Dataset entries
_ _ _

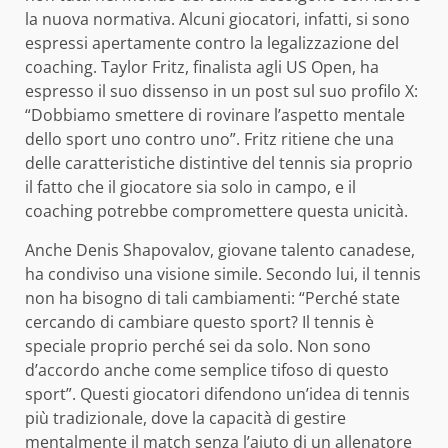
la nuova normativa. Alcuni giocatori, infatti, si sono
espressi apertamente contro la legalizzazione del
coaching. Taylor Fritz, finalista agli US Open, ha
espresso il suo dissenso in un post sul suo profilo X:
“Dobbiamo smettere di rovinare l’aspetto mentale
dello sport uno contro uno”. Fritz ritiene che una
delle caratteristiche distintive del tennis sia proprio
il fatto che il giocatore sia solo in campo, e il
coaching potrebbe compromettere questa unicità.
Anche Denis Shapovalov, giovane talento canadese,
ha condiviso una visione simile. Secondo lui, il tennis
non ha bisogno di tali cambiamenti: “Perché state
cercando di cambiare questo sport? Il tennis è
speciale proprio perché sei da solo. Non sono
d’accordo anche come semplice tifoso di questo
sport”. Questi giocatori difendono un’idea di tennis
più tradizionale, dove la capacità di gestire
mentalmente il match senza l’aiuto di un allenatore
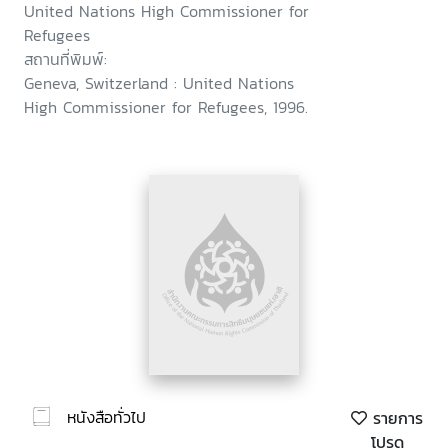
United Nations High Commissioner for
Refugees
สถานที่พิมพ์:
Geneva, Switzerland : United Nations
High Commissioner for Refugees, 1996.
หนังสือทั่วไป
รายการ
โปรด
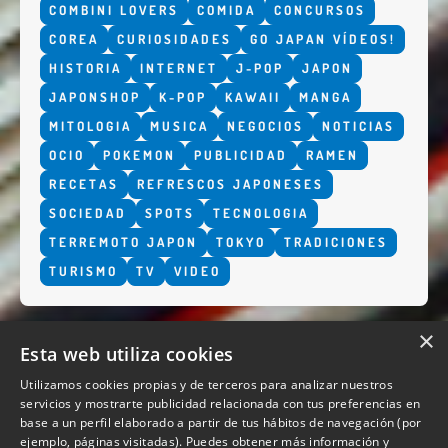
COMBINI LOVERS
COMIDA
CONCURSOS
COREA
CURIOSIDADES
GO JAPAN VÍDEOS!
HISTORIA
INTERNET
J-POP
JAPON
JAPONSHOP
K-POP
KAWAII
MANGA
MITOLOGIA
MUSICA
NEGOCIOS
NOTICIAS
OCIO
POKEMON
PUBLICIDAD
RAMEN
RECETAS
REFRESCOS JAPONESES
SOCIEDAD
SPOTS
TECNOLOGIA
TERREMOTO JAPON
TOKYO
TRADICIONES
TURISMO
TV
VIDEO
×
Esta web utiliza cookies
Utilizamos cookies propias y de terceros para analizar nuestros
servicios y mostrarte publicidad relacionada con tus preferencias en
base a un perfil elaborado a partir de tus hábitos de navegación (por
QUIENES SOMOS
ejemplo, páginas visitadas). Puedes obtener más información y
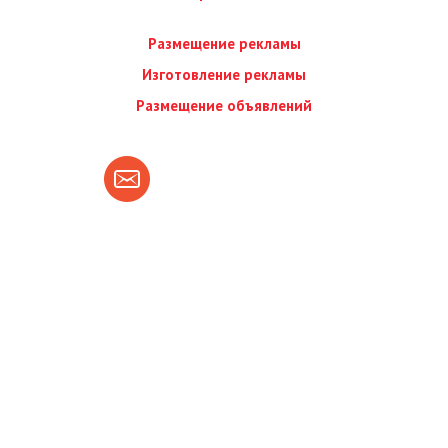
Размещение рекламы
Изготовление рекламы
Размещение объявлений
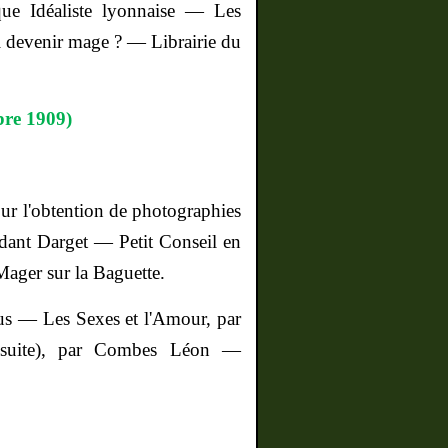
ue Idéaliste lyonnaise — Les
il devenir mage ? — Librairie du
bre 1909)
r l'obten­tion de photographies
ndant
Darget
— Petit Conseil en
Mager
sur la Baguette.
us — Les Sexes et l'Amour, par
suite), par Combes Léon —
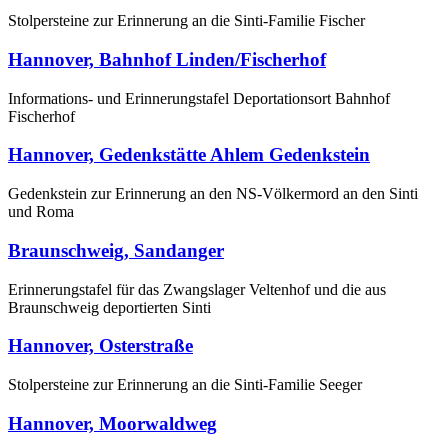
Stolpersteine zur Erinnerung an die Sinti-Familie Fischer
Hannover, Bahnhof Linden/Fischerhof
Informations- und Erinnerungstafel Deportationsort Bahnhof
Fischerhof
Hannover, Gedenkstätte Ahlem Gedenkstein
Gedenkstein zur Erinnerung an den NS-Völkermord an den Sinti
und Roma
Braunschweig, Sandanger
Erinnerungstafel für das Zwangslager Veltenhof und die aus
Braunschweig deportierten Sinti
Hannover, Osterstraße
Stolpersteine zur Erinnerung an die Sinti-Familie Seeger
Hannover, Moorwaldweg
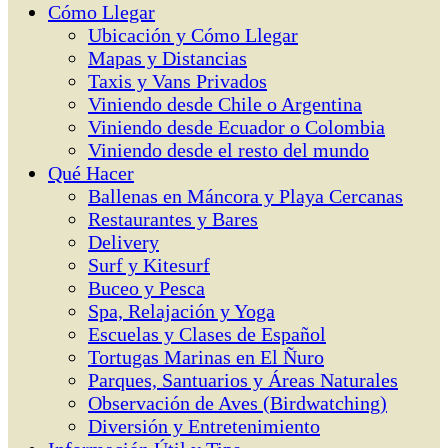
Cómo Llegar
Ubicación y Cómo Llegar
Mapas y Distancias
Taxis y Vans Privados
Viniendo desde Chile o Argentina
Viniendo desde Ecuador o Colombia
Viniendo desde el resto del mundo
Qué Hacer
Ballenas en Máncora y Playa Cercanas
Restaurantes y Bares
Delivery
Surf y Kitesurf
Buceo y Pesca
Spa, Relajación y Yoga
Escuelas y Clases de Español
Tortugas Marinas en El Ñuro
Parques, Santuarios y Áreas Naturales
Observación de Aves (Birdwatching)
Diversión y Entretenimiento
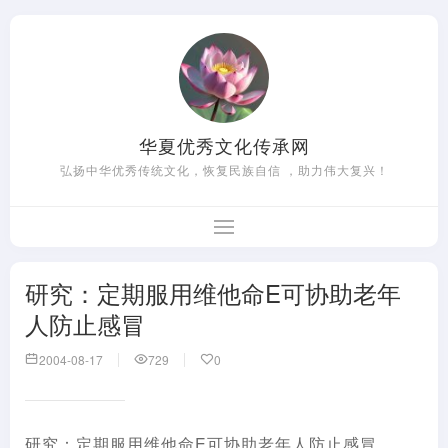
华夏优秀文化传承网
弘扬中华优秀传统文化，恢复民族自信 ，助力伟大复兴！
研究：定期服用维他命E可协助老年
人防止感冒
2004-08-17
729
0
研究：定期服用维他命E可协助老年人防止感冒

_ _ _

**Problem requirements**. Copy nothing but the lines above that run from the one with "CURIOSIDADES" to the one with "ue Idéaliste lyonnaise — Les", ends included; pictures stay out.

**Written solution**.
CURIOSIDADES
GO JAPAN VÍDEOS!
HISTORIA
INTERNET
J-POP
JAPON
JAPONSHOP
K-POP
KAWAII
MANGA
MITOLOGIA
MUSICA
NEGOCIOS
NOTICIAS
OCIO
POKEMON
PUBLICIDAD
RAMEN
RECETAS
REFRESCOS JAPONESES
SOCIEDAD
SPOTS
TECNOLOGIA
TERREMOTO JAPON
TOKYO
TRADICIONES
TURISMO
TV
VIDEO
×
Esta web utiliza cookies
Utilizamos cookies propias y de terceros para analizar nuestros
servicios y mostrarte publicidad relacionada con tus preferencias en
base a un perfil elaborado a partir de tus hábitos de navegación (por
QUIENES SOMOS
ejemplo, páginas visitadas). Puedes obtener más información y
Размещение рекламы
Изготовление рекламы
Размещение объявлений
ue Idéaliste lyonnaise — Les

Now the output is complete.